A group of NGO chiefs, activists, and Big Organic executives have launched a website and petition to support Tom Vilsack, president-elect Barack Obama’s choice to lead USDA.
Participants in the site, known as supportvilsack.com, include Bob Scowcroft, executive director of the Organic Farming Research Foundation; Iowa sustainable-food activist Denise O’Brien (who recently guest-posted on Gristmill); Wayne Pacelle, CEO of the U.S. Humane Society; Gary Hirshberg, CEO of organic-yogurt giant Stonyfield Farm; Steve Demos, founder of soy-food giant White Wave (now owned by industrial-dairy behemoth Dean Foods); and several others.

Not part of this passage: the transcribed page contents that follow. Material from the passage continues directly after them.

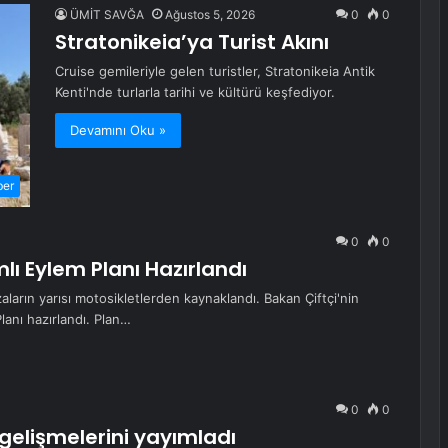
ÜMİT SAVĞA
Ağustos 5, 2026
0
0
Stratonikeia’ya Turist Akını
Cruise gemileriyle gelen turistler, Stratonikeia Antik
Kenti'nde turlarla tarihi ve kültürü keşfediyor.
Devamını Oku »
ber
0
0
lı Eylem Planı Hazırlandı
aların yarısı motosikletlerden kaynaklandı. Bakan Çiftçi'nin
lanı hazırlandı. Plan…
0
0
gelişmelerini yayımladı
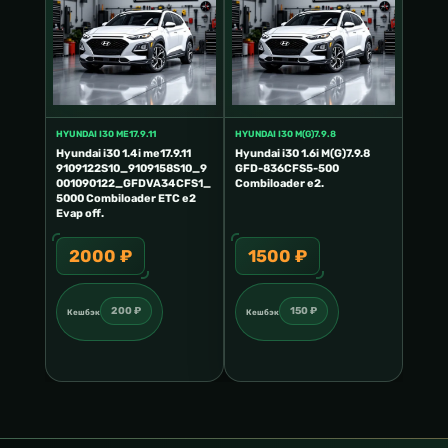
HYUNDAI I30 ME17.9.11
HYUNDAI I30 M(G)7.9.8
Hyundai i30 1.4i me17.9.11
Hyundai i30 1.6i M(G)7.9.8
9109122S10_9109158S10_9
GFD-836CFS5-500
001090122_GFDVA34CFS1_
Combiloader e2.
5000 Combiloader ETC e2
Evap off.
2000 ₽
1500 ₽
200 ₽
150 ₽
Кешбэк
Кешбэк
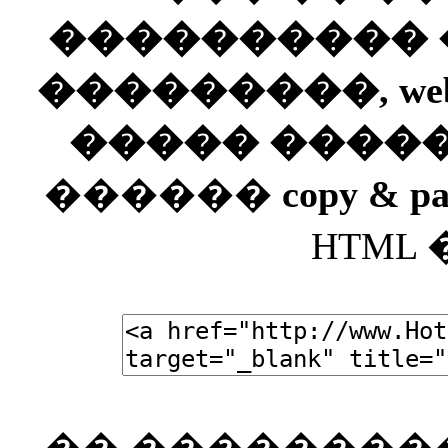
���������� ��
���������, web
����� ����
������
copy & pa
HTML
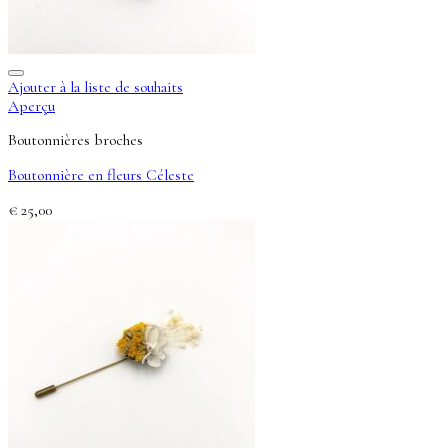
Ajouter à la liste de souhaits
Aperçu
Boutonnières broches
Boutonnière en fleurs Céleste
€
25,00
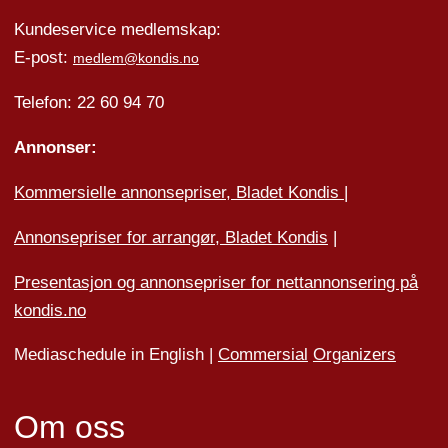
Kundeservice medlemskap:
E-post:
medlem@kondis.no
Telefon: 22 60 94 70
Annonser:
Kommersielle annonsepriser, Bladet Kondis
|
Annonsepriser for arrangør, Bladet Kondis
|
Presentasjon og annonsepriser for nettannonsering på
kondis.no
Mediaschedule in English |
Commersial
Organizers
Om oss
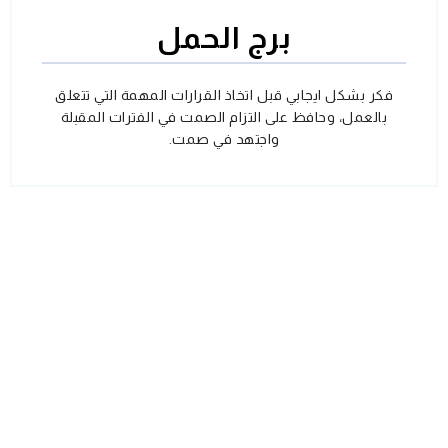
برج الحمل
فكر بشكل ايجابي قبل اتخاذ القرارات المهمة التي تتعلق
بالعمل، وحافظ على التزام الصمت في الفترات المقبلة
واجتهد في صمت.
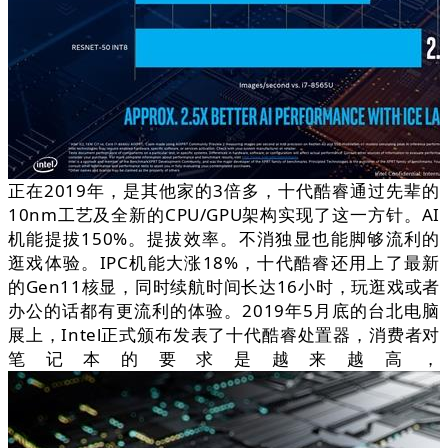
正在2019年，是其他家的3倍多，十代酷睿通过先辈的
10nm工艺及全新的CPU/GPU架构实现了这一方针。AI
机能提拔150%。提拔效率。不消独显也能脚够流利的
逛戏体验。IPC机能大涨18%，十代酷睿还用上了最新
的Gen11核显，同时续航时间长达16小时，玩逛戏或者
办公的话都有更流利的体验。2019年5月底的台北电脑
展上，Intel正式颁布发表了十代酷睿处置器，消费者对
笔记本的要求是越来越高，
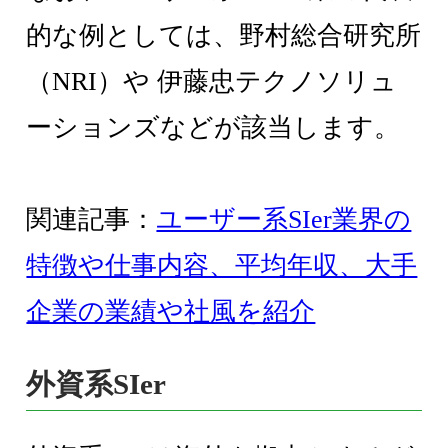
的な例としては、野村総合研究所
（NRI）や 伊藤忠テクノソリュ
ーションズなどが該当します。
関連記事：
ユーザー系SIer業界の
特徴や仕事内容、平均年収、大手
企業の業績や社風を紹介
外資系SIer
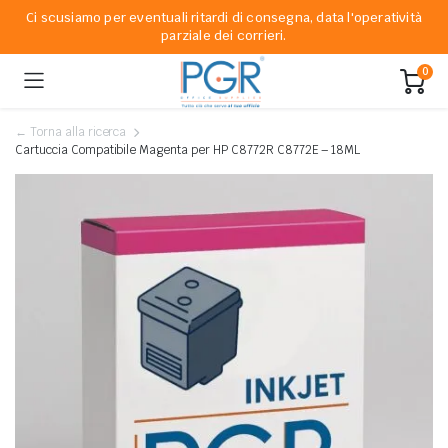
Ci scusiamo per eventuali ritardi di consegna, data l'operatività
parziale dei corrieri.
0
← Torna alla ricerca
Cartuccia Compatibile Magenta per HP C8772R C8772E – 18ML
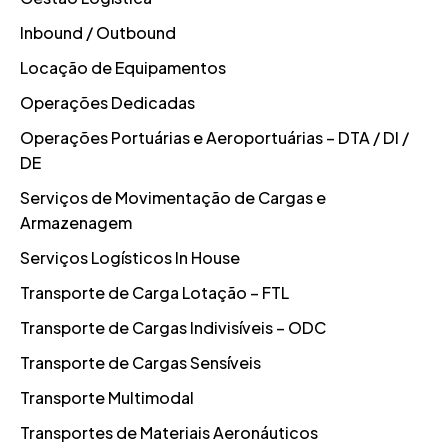
Inbound / Outbound
Locação de Equipamentos
Operações Dedicadas
Operações Portuárias e Aeroportuárias – DTA / DI /
DE
Serviços de Movimentação de Cargas e
Armazenagem
Serviços Logísticos In House
Transporte de Carga Lotação – FTL
Transporte de Cargas Indivisíveis – ODC
Transporte de Cargas Sensíveis
Transporte Multimodal
Transportes de Materiais Aeronáuticos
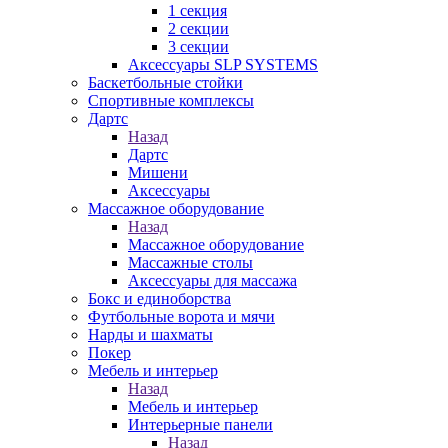
1 секция
2 секции
3 секции
Аксессуары SLP SYSTEMS
Баскетбольные стойки
Спортивные комплексы
Дартс
Назад
Дартс
Мишени
Аксессуары
Массажное оборудование
Назад
Массажное оборудование
Массажные столы
Аксессуары для массажа
Бокс и единоборства
Футбольные ворота и мячи
Нарды и шахматы
Покер
Мебель и интерьер
Назад
Мебель и интерьер
Интерьерные панели
Назад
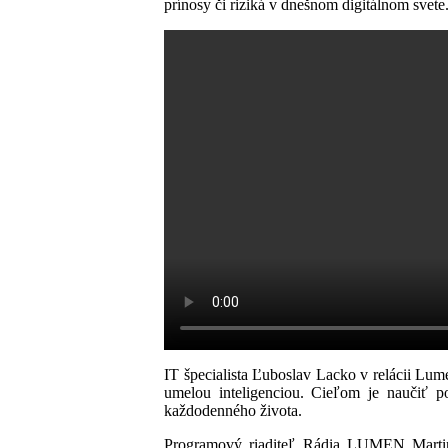
prínosy či riziká v dnešnom digitálnom svete
IT špecialista Ľuboslav Lacko v relácii Lu
umelou inteligenciou. Cieľom je naučiť po
každodenného života.
Programový riaditeľ Rádia LUMEN Martin 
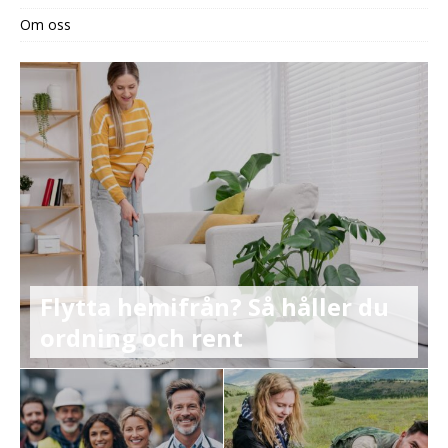
Om oss
Flytta hemifrån? Så håller du
ordning och rent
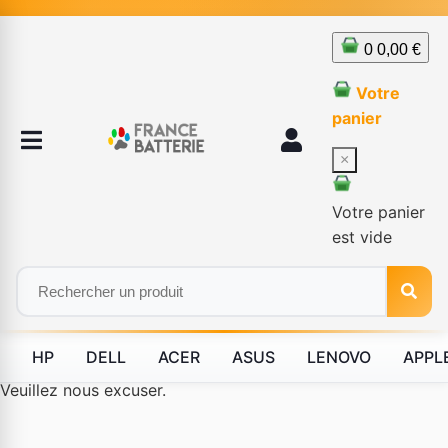
0
0,00 €
Votre
panier
×
Votre panier
est vide
HP
DELL
ACER
ASUS
LENOVO
APPL
Le produit #BLD--12232 n'est plus disponible à la vente.
Veuillez nous excuser.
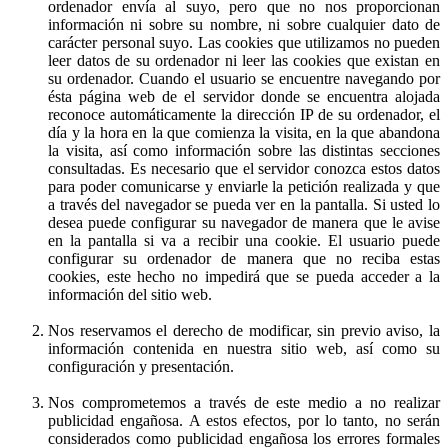
ordenador envía al suyo, pero que no nos proporcionan
información ni sobre su nombre, ni sobre cualquier dato de
carácter personal suyo. Las cookies que utilizamos no pueden
leer datos de su ordenador ni leer las cookies que existan en
su ordenador. Cuando el usuario se encuentre navegando por
ésta página web de el servidor donde se encuentra alojada
reconoce automáticamente la dirección IP de su ordenador, el
día y la hora en la que comienza la visita, en la que abandona
la visita, así como información sobre las distintas secciones
consultadas. Es necesario que el servidor conozca estos datos
para poder comunicarse y enviarle la petición realizada y que
a través del navegador se pueda ver en la pantalla. Si usted lo
desea puede configurar su navegador de manera que le avise
en la pantalla si va a recibir una cookie. El usuario puede
configurar su ordenador de manera que no reciba estas
cookies, este hecho no impedirá que se pueda acceder a la
información del sitio web.
Nos reservamos el derecho de modificar, sin previo aviso, la
información contenida en nuestra sitio web, así como su
configuración y presentación.
Nos comprometemos a través de este medio a no realizar
publicidad engañosa. A estos efectos, por lo tanto, no serán
considerados como publicidad engañosa los errores formales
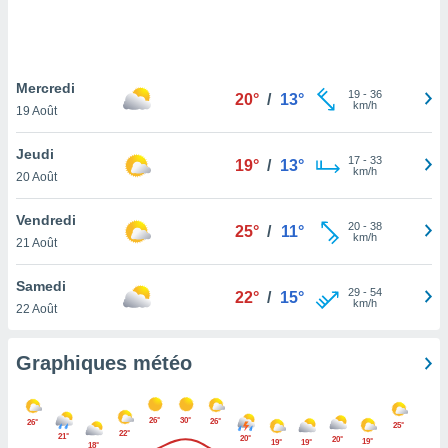
logies
e
s
Mercredi
tez pas
19
-
36
20°
/
13°
km/h
ation de
19 Août
, vous
z à
Jeudi
17
-
33
19°
/
13°
à notre
km/h
20 Août
.com.
Vendredi
 cas,
20
-
38
25°
/
11°
km/h
us
21 Août
ns que
s
Samedi
29
-
54
22°
/
15°
km/h
22 Août
ires
urer la
on sur le
Graphiques météo
 seront
, et que
ies ne
26°
30°
26°
26°
25°
as
22°
21°
20°
20°
19°
19°
19°
18°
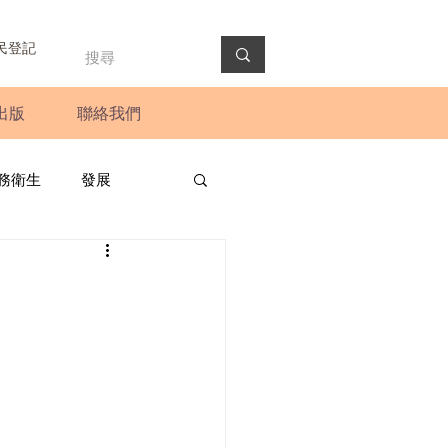
民登記
出版
聯絡我們
務衛生
發展
政預算案
圓桌會議
法會
新聞稿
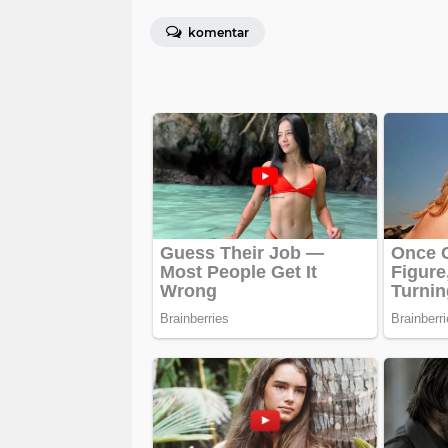
komentar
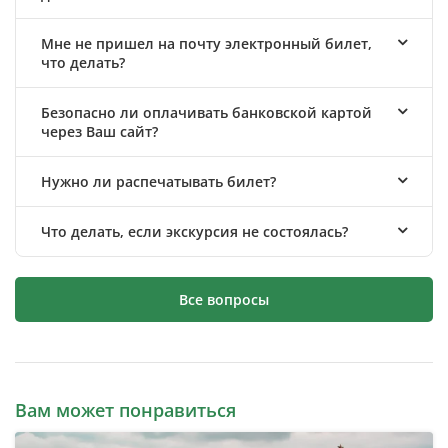
Мне не пришел на почту электронный билет,
что делать?
Безопасно ли оплачивать банковской картой
через Ваш сайт?
Нужно ли распечатывать билет?
Что делать, если экскурсия не состоялась?
Все вопросы
Вам может понравиться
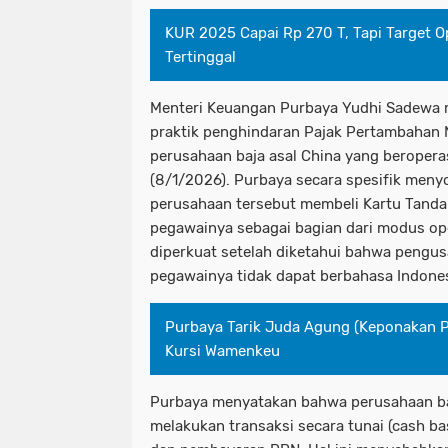
KUR 2025 Capai Rp 270 T, Tapi Target O
Tertinggal
Menteri Keuangan Purbaya Yudhi Sadewa
praktik penghindaran Pajak Pertambahan N
perusahaan baja asal China yang beroperas
(8/1/2026). Purbaya secara spesifik men
perusahaan tersebut membeli Kartu Tanda
pegawainya sebagai bagian dari modus oper
diperkuat setelah diketahui bahwa pengu
pegawainya tidak dapat berbahasa Indones
Purbaya Tarik Juda Agung (Keponakan P
Kursi Wamenkeu
Purbaya menyatakan bahwa perusahaan ba
melakukan transaksi secara tunai (cash ba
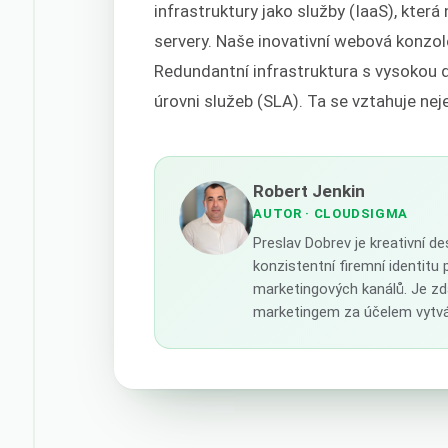
infrastruktury jako služby (IaaS), která
servery. Naše inovativní webová konzol
Redundantní infrastruktura s vysokou 
úrovni služeb (SLA). Ta se vztahuje nej
Robert Jenkin
AUTOR
· CLOUDSIGMA
Preslav Dobrev je kreativní d
konzistentní firemní identitu 
marketingových kanálů. Je zd
marketingem za účelem vytvá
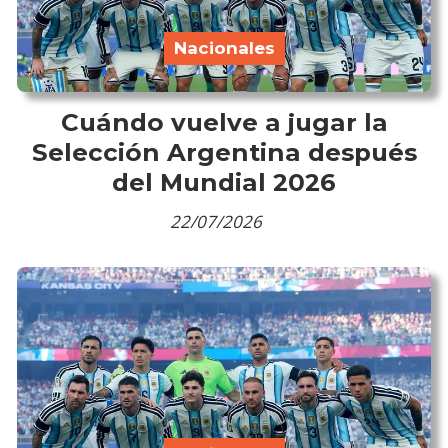
Nacionales
Cuándo vuelve a jugar la
Selección Argentina después
del Mundial 2026
22/07/2026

Institutionally, the Organic Trade Association — whose members range from tiny producers of hemp products to global agribiz giant Bunge — signed on.
The effort strikes me as bizarre. Why band together to support someone who’s a shoo-in to be confirmed? Vilsack is no firebrand reformer; his nomination will generate little controversy in the Senate.
Moreover, I understand the argument — made on Gristmill by O’Brien and by John Crabtree of the Center for Rural Affairs — that Vilsack is a relatively innocuous pick. After all, Obama’s short list of USDA candidates included some real doozies, like agribusiness lobbyist Charles Stenholm.
But Vilsack isn’t likely to lead U.S. food/agriculture policy in new, more sustainable and socially just directions — at least not without a real push from below. As I’ve written before (and many others have pointed out), he has been a fervent booster of the genetically modified seed and biofuel industries — both of which proffer what I think are dead-end “solutions” to environmental problems and offer little to any but the largest-scale and most commodity-oriented farmers.
I agree with the thesis that the sustainable-food movement should “work with” Vilsack, in the sense of pushing him to chart new directions in food/ag policy. But the “support Vilsack” movement (if it can be called that) seems less like a push than an uncritical embrace. Why, again?